### Material to process
-- start --

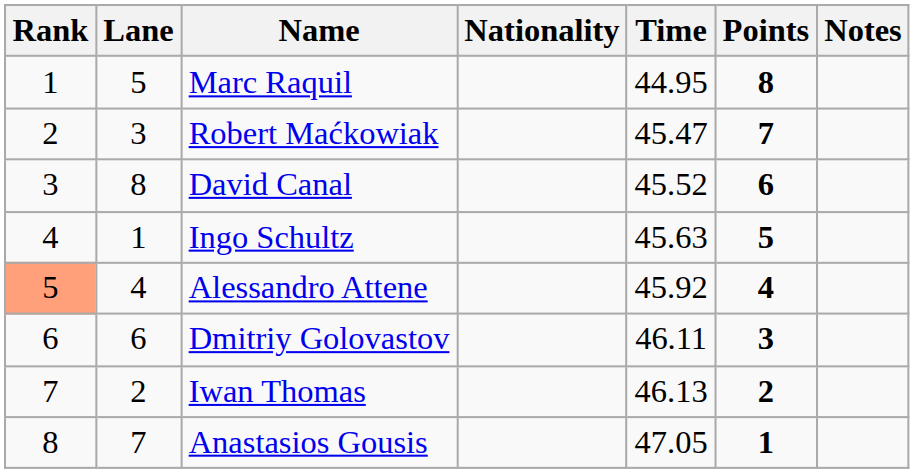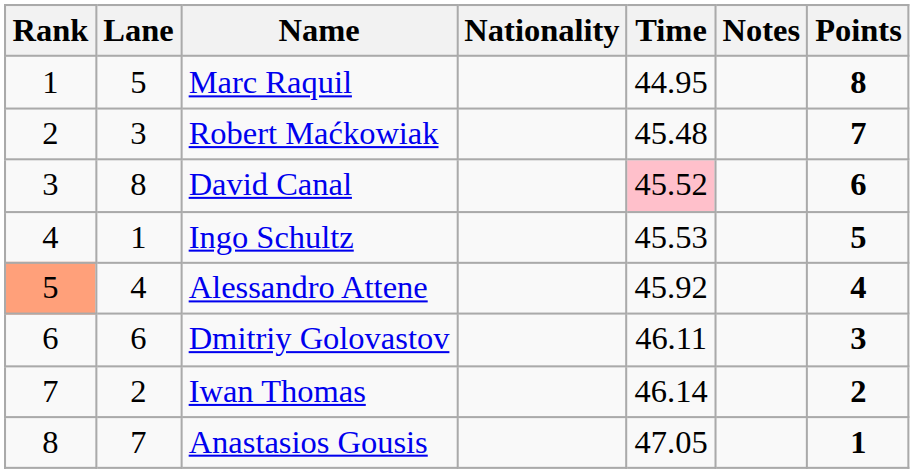columns swapped: Notes <-> Points
Robert Maćkowiak | Time: 45.47 -> 45.48
David Canal | Time: no background -> pink background
Ingo Schultz | Time: 45.63 -> 45.53
Iwan Thomas | Time: 46.13 -> 46.14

-- end --

### Required work
Could you rewrite every line of the records with "Time" swapped for "Result", changing nothing else and leaving out the pictures?

### Written answer
columns swapped: Notes <-> Points
Robert Maćkowiak | Result: 45.47 -> 45.48
David Canal | Result: no background -> pink background
Ingo Schultz | Result: 45.63 -> 45.53
Iwan Thomas | Result: 46.13 -> 46.14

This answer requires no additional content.